(Saved entries)
[Start of section]

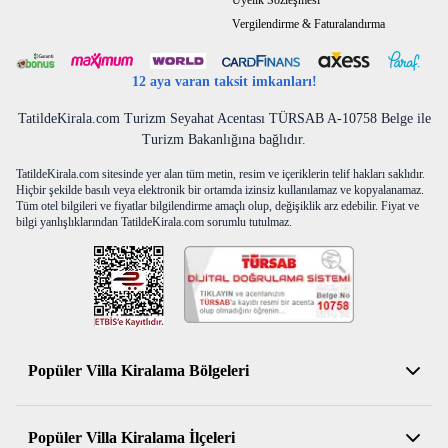
Üyelik Sözleşmesi
Vergilendirme & Faturalandırma
12 aya varan taksit imkanları!
TatildeKirala.com Turizm Seyahat Acentası TÜRSAB A-10758 Belge ile
Turizm Bakanlığına bağlıdır.
TatildeKirala.com sitesinde yer alan tüm metin, resim ve içeriklerin telif hakları saklıdır.
Hiçbir şekilde basılı veya elektronik bir ortamda izinsiz kullanılamaz ve kopyalanamaz.
Tüm otel bilgileri ve fiyatlar bilgilendirme amaçlı olup, değişiklik arz edebilir. Fiyat ve
bilgi yanlışlıklarından TatildeKirala.com sorumlu tutulmaz.
Popüler Villa Kiralama Bölgeleri
Antalya Kiralık Villa
Popüler Villa Kiralama İlçeleri
Muğla Kiralık Villa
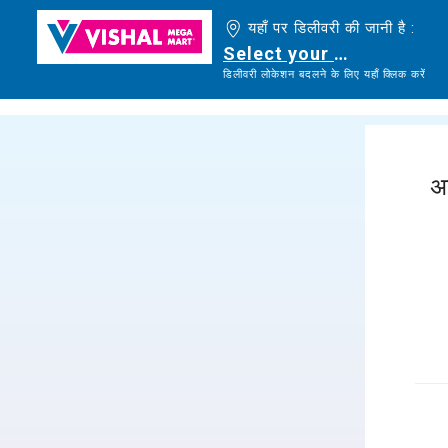
यहाँ पर डिलीवरी की जानी है :
Select your delivery loc
डिलीवरी लोकेशन बदलने के लिए यहाँ क्लिक करें
अ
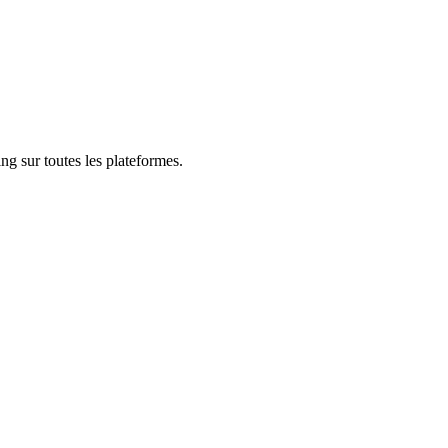
ng sur toutes les plateformes.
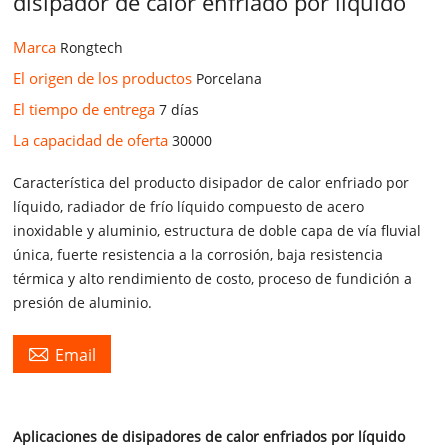
disipador de calor enfriado por líquido
Marca
Rongtech
El origen de los productos
Porcelana
El tiempo de entrega
7 días
La capacidad de oferta
30000
Característica del producto disipador de calor enfriado por
líquido, radiador de frío líquido compuesto de acero
inoxidable y aluminio, estructura de doble capa de vía fluvial
única, fuerte resistencia a la corrosión, baja resistencia
térmica y alto rendimiento de costo, proceso de fundición a
presión de aluminio.

Email
Aplicaciones de disipadores de calor enfriados por líquido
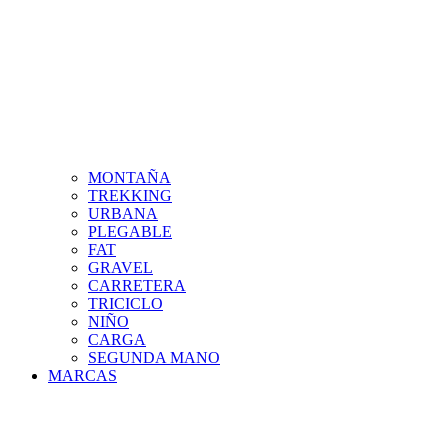
MONTAÑA
TREKKING
URBANA
PLEGABLE
FAT
GRAVEL
CARRETERA
TRICICLO
NIÑO
CARGA
SEGUNDA MANO
MARCAS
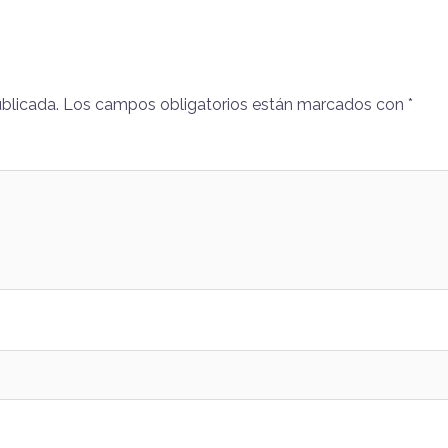
ublicada.
Los campos obligatorios están marcados con
*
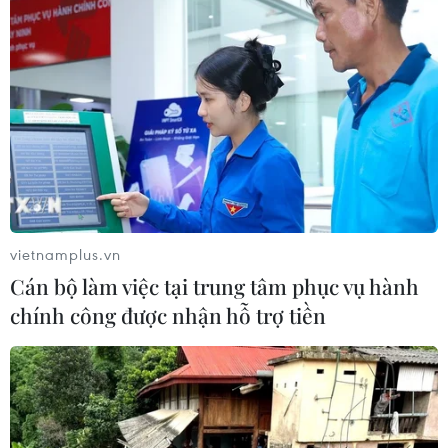
Trong khi đó, nhờ cách phối hợp hoàn hảo giữa
ba gam màu xanh lam, ngọc lục bảo và xanh
bạc kết hợp với làn da tự nhiên, má ửng hồng
và môi bóng, các nàng mẫu của Versace lại
được ví như những bức tranh nghệ thuật tuyệt
vời và đặc sắc.
vietnamplus.vn
Cán bộ làm việc tại trung tâm phục vụ hành
chính công được nhận hỗ trợ tiền
Không chỉ là mùa của những gam màu tươi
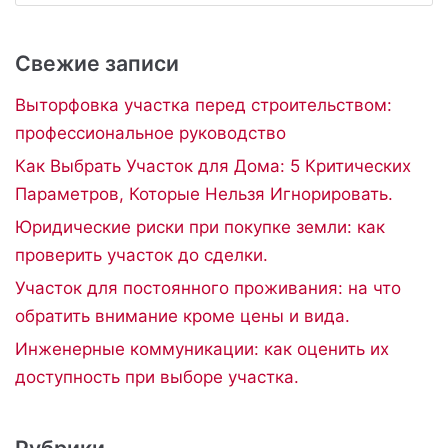
Свежие записи
Выторфовка участка перед строительством:
профессиональное руководство
Как Выбрать Участок для Дома: 5 Критических
Параметров, Которые Нельзя Игнорировать.
Юридические риски при покупке земли: как
проверить участок до сделки.
Участок для постоянного проживания: на что
обратить внимание кроме цены и вида.
Инженерные коммуникации: как оценить их
доступность при выборе участка.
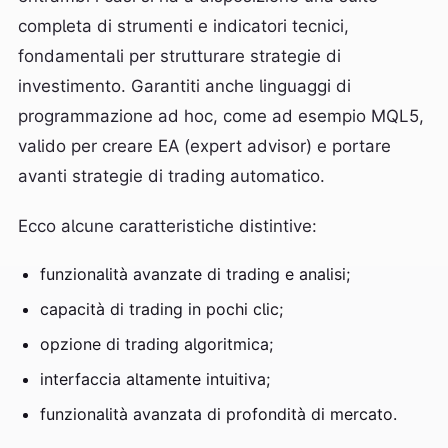
completa di strumenti e indicatori tecnici,
fondamentali per strutturare strategie di
investimento. Garantiti anche linguaggi di
programmazione ad hoc, come ad esempio MQL5,
valido per creare EA (expert advisor) e portare
avanti strategie di trading automatico.
Ecco alcune caratteristiche distintive:
funzionalità avanzate di trading e analisi;
capacità di trading in pochi clic;
opzione di trading algoritmica;
interfaccia altamente intuitiva;
funzionalità avanzata di profondità di mercato.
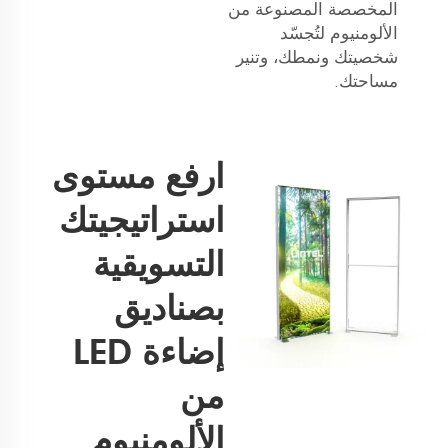
المخصصة المصنوعة من
الألومنيوم لتُجسّد
شخصيتك ونمطك، وتنير
مساحتك.
ارفع مستوى
استراتيجيتك
التسويقية
بصناديق
إضاءة LED
من
الألومنيوم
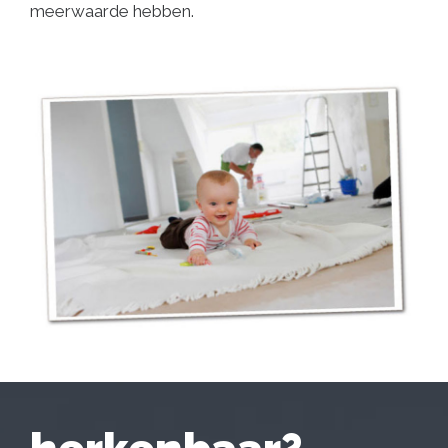
meerwaarde hebben.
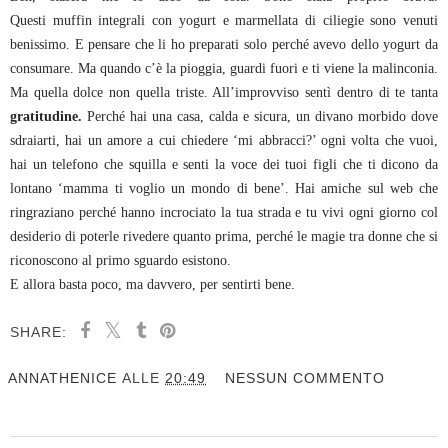
Questi muffin
integrali con yogurt e marmellata di ciliegie sono venuti
benissimo. E pensare che li ho preparati solo perché avevo dello yogurt da
consumare. Ma quando c’è la pioggia, guardi fuori e ti viene la malinconia.
Ma quella dolce non quella triste. All’improvviso sentì dentro di te tanta
gratitudine.
Perché hai una casa, calda e sicura, un divano morbido dove
sdraiarti, hai un amore a cui chiedere ‘mi abbracci?’ ogni volta che vuoi,
hai un telefono che squilla e senti la voce dei tuoi figli che ti dicono da
lontano ‘mamma ti voglio un mondo di bene’. Hai amiche sul web che
ringraziano perché hanno incrociato la tua strada e tu vivi ogni giorno col
desiderio di poterle rivedere quanto prima, perché le magie tra donne che si
riconoscono al primo sguardo esistono.
E allora basta poco, ma davvero, per sentirti bene.
SHARE:
ANNATHENICE
ALLE
20:49
NESSUN COMMENTO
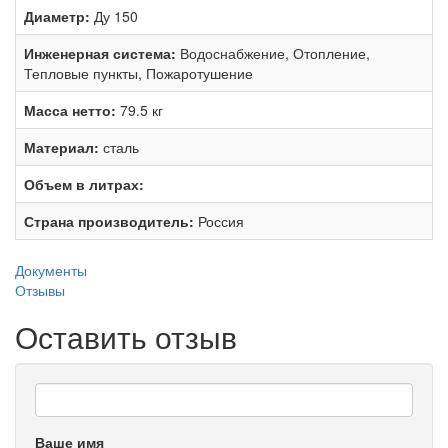
Диаметр:
Ду 150
Инженерная система:
Водоснабжение, Отопление,
Тепловые пункты, Пожаротушение
Масса нетто:
79.5 кг
Материал:
сталь
Объем в литрах:
Страна производитель:
Россия
Документы
Отзывы
Оставить отзыв
Ваше имя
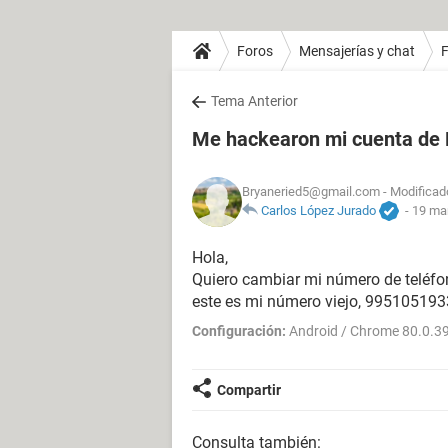
Foros
Mensajerías y chat
Tema Anterior
Me hackearon mi cuenta de
Bryaneried5@gmail.com
- Modificad
Carlos López Jurado
-
19 mar
Hola,
Quiero cambiar mi número de teléfo
este es mi número viejo, 995105193
Configuración:
Android / Chrome 80.0.3
Compartir
Consulta también:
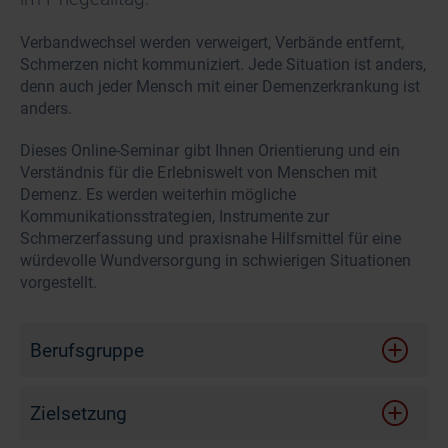
Verbandwechsel werden verweigert, Verbände entfernt,
Schmerzen nicht kommuniziert. Jede Situation ist anders,
denn auch jeder Mensch mit einer Demenzerkrankung ist
anders.
Dieses Online-Seminar gibt Ihnen Orientierung und ein
Verständnis für die Erlebniswelt von Menschen mit
Demenz. Es werden weiterhin mögliche
Kommunikationsstrategien, Instrumente zur
Schmerzerfassung und praxisnahe Hilfsmittel für eine
würdevolle Wundversorgung in schwierigen Situationen
vorgestellt.
Berufsgruppe
Zielsetzung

[End of section]

§ **Problem to work on**: Could you repeat every one of the lines above word for word, leaving the pictures out of your answer?

§ **Reply to the exercise**:
Üyelik Sözleşmesi
Vergilendirme & Faturalandırma
12 aya varan taksit imkanları!
TatildeKirala.com Turizm Seyahat Acentası TÜRSAB A-10758 Belge ile
Turizm Bakanlığına bağlıdır.
TatildeKirala.com sitesinde yer alan tüm metin, resim ve içeriklerin telif hakları saklıdır.
Hiçbir şekilde basılı veya elektronik bir ortamda izinsiz kullanılamaz ve kopyalanamaz.
Tüm otel bilgileri ve fiyatlar bilgilendirme amaçlı olup, değişiklik arz edebilir. Fiyat ve
bilgi yanlışlıklarından TatildeKirala.com sorumlu tutulmaz.
Popüler Villa Kiralama Bölgeleri
Antalya Kiralık Villa
Popüler Villa Kiralama İlçeleri
Muğla Kiralık Villa
यहाँ पर डिलीवरी की जानी है :
Select your delivery loc
डिलीवरी लोकेशन बदलने के लिए यहाँ क्लिक करें
अ
ng sur toutes les plateformes.
disipador de calor enfriado por líquido
Marca
Rongtech
El origen de los productos
Porcelana
El tiempo de entrega
7 días
La capacidad de oferta
30000
Característica del producto disipador de calor enfriado por
líquido, radiador de frío líquido compuesto de acero
inoxidable y aluminio, estructura de doble capa de vía fluvial
única, fuerte resistencia a la corrosión, baja resistencia
térmica y alto rendimiento de costo, proceso de fundición a
presión de aluminio.

Email
Aplicaciones de disipadores de calor enfriados por líquido
MONTAÑA
TREKKING
URBANA
PLEGABLE
FAT
GRAVEL
CARRETERA
TRICICLO
NIÑO
CARGA
SEGUNDA MANO
MARCAS
ublicada.
Los campos obligatorios están marcados con
*
Trong khi đó, nhờ cách phối hợp hoàn hảo giữa
ba gam màu xanh lam, ngọc lục bảo và xanh
bạc kết hợp với làn da tự nhiên, má ửng hồng
và môi bóng, các nàng mẫu của Versace lại
được ví như những bức tranh nghệ thuật tuyệt
vời và đặc sắc.
vietnamplus.vn
Cán bộ làm việc tại trung tâm phục vụ hành
chính công được nhận hỗ trợ tiền
Không chỉ là mùa của những gam màu tươi
Свежие записи
Выторфовка участка перед строительством:
профессиональное руководство
Как Выбрать Участок для Дома: 5 Критических
Параметров, Которые Нельзя Игнорировать.
Юридические риски при покупке земли: как
проверить участок до сделки.
Участок для постоянного проживания: на что
обратить внимание кроме цены и вида.
Инженерные коммуникации: как оценить их
доступность при выборе участка.
completa di strumenti e indicatori tecnici,
fondamentali per strutturare strategie di
investimento. Garantiti anche linguaggi di
programmazione ad hoc, come ad esempio MQL5,
valido per creare EA (expert advisor) e portare
avanti strategie di trading automatico.
Ecco alcune caratteristiche distintive:
funzionalità avanzate di trading e analisi;
capacità di trading in pochi clic;
opzione di trading algoritmica;
interfaccia altamente intuitiva;
funzionalità avanzata di profondità di mercato.
المخصصة المصنوعة من
الألومنيوم لتُجسّد
شخصيتك ونمطك، وتنير
مساحتك.
ارفع مستوى
استراتيجيتك
التسويقية
بصناديق
إضاءة LED
من
الألومنيوم
meerwaarde hebben.
Questi muffin
integrali con yogurt e marmellata di ciliegie sono venuti
benissimo. E pensare che li ho preparati solo perché avevo dello yogurt da
consumare. Ma quando c’è la pioggia, guardi fuori e ti viene la malinconia.
Ma quella dolce non quella triste. All’improvviso sentì dentro di te tanta
gratitudine.
Perché hai una casa, calda e sicura, un divano morbido dove
sdraiarti, hai un amore a cui chiedere ‘mi abbracci?’ ogni volta che vuoi,
hai un telefono che squilla e senti la voce dei tuoi figli che ti dicono da
lontano ‘mamma ti voglio un mondo di bene’. Hai amiche sul web che
ringraziano perché hanno incrociato la tua strada e tu vivi ogni giorno col
desiderio di poterle rivedere quanto prima, perché le magie tra donne che si
riconoscono al primo sguardo esistono.
E allora basta poco, ma davvero, per sentirti bene.
SHARE:
ANNATHENICE
ALLE
20:49
NESSUN COMMENTO
Диаметр:
Ду 150
Инженерная система:
Водоснабжение, Отопление,
Тепловые пункты, Пожаротушение
Масса нетто:
79.5 кг
Материал:
сталь
Объем в литрах:
Страна производитель:
Россия
Документы
Отзывы
Оставить отзыв
Ваше имя
Foros
Mensajerías y chat
Tema Anterior
Me hackearon mi cuenta de
Bryaneried5@gmail.com
- Modificad
Carlos López Jurado
-
19 mar
Hola,
Quiero cambiar mi número de teléfo
este es mi número viejo, 995105193
Configuración:
Android / Chrome 80.0.3
Compartir
Consulta también:
Verbandwechsel werden verweigert, Verbände entfernt,
Schmerzen nicht kommuniziert. Jede Situation ist anders,
denn auch jeder Mensch mit einer Demenzerkrankung ist
anders.
Dieses Online-Seminar gibt Ihnen Orientierung und ein
Verständnis für die Erlebniswelt von Menschen mit
Demenz. Es werden weiterhin mögliche
Kommunikationsstrategien, Instrumente zur
Schmerzerfassung und praxisnahe Hilfsmittel für eine
würdevolle Wundversorgung in schwierigen Situationen
vorgestellt.
Berufsgruppe
Zielsetzung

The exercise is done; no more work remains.